Source data:
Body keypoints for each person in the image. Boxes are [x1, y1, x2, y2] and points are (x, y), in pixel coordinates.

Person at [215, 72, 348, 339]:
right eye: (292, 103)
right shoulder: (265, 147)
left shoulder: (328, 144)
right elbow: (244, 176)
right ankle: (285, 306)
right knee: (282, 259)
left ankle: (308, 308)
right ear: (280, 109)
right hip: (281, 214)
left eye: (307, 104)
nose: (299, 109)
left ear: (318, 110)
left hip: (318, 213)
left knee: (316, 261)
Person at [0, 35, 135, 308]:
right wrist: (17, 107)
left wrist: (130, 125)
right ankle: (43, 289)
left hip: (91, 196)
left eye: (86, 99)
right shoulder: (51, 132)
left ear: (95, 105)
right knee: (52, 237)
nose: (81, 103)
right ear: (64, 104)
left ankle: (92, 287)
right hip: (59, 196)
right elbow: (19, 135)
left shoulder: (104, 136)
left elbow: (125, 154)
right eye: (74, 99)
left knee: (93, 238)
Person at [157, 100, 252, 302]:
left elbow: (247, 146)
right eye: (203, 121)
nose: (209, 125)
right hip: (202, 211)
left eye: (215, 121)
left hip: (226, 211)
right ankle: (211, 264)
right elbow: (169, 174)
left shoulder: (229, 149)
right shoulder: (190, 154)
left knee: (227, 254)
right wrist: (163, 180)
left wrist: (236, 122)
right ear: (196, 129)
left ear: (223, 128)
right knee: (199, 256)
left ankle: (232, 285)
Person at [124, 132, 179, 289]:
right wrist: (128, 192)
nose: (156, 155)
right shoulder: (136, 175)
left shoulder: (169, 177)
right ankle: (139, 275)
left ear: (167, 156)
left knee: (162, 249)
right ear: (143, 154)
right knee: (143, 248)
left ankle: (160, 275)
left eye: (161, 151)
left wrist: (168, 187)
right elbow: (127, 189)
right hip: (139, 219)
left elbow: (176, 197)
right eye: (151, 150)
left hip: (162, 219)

> **DIRECTIONS**: Set out exactly the run of lines that begins at the line holding "nose: (209, 125)" and ends at the last line of the data.

> **EXERCISE RESULT**:
nose: (209, 125)
right hip: (202, 211)
left eye: (215, 121)
left hip: (226, 211)
right ankle: (211, 264)
right elbow: (169, 174)
left shoulder: (229, 149)
right shoulder: (190, 154)
left knee: (227, 254)
right wrist: (163, 180)
left wrist: (236, 122)
right ear: (196, 129)
left ear: (223, 128)
right knee: (199, 256)
left ankle: (232, 285)
Person at [124, 132, 179, 289]:
right wrist: (128, 192)
nose: (156, 155)
right shoulder: (136, 175)
left shoulder: (169, 177)
right ankle: (139, 275)
left ear: (167, 156)
left knee: (162, 249)
right ear: (143, 154)
right knee: (143, 248)
left ankle: (160, 275)
left eye: (161, 151)
left wrist: (168, 187)
right elbow: (127, 189)
right hip: (139, 219)
left elbow: (176, 197)
right eye: (151, 150)
left hip: (162, 219)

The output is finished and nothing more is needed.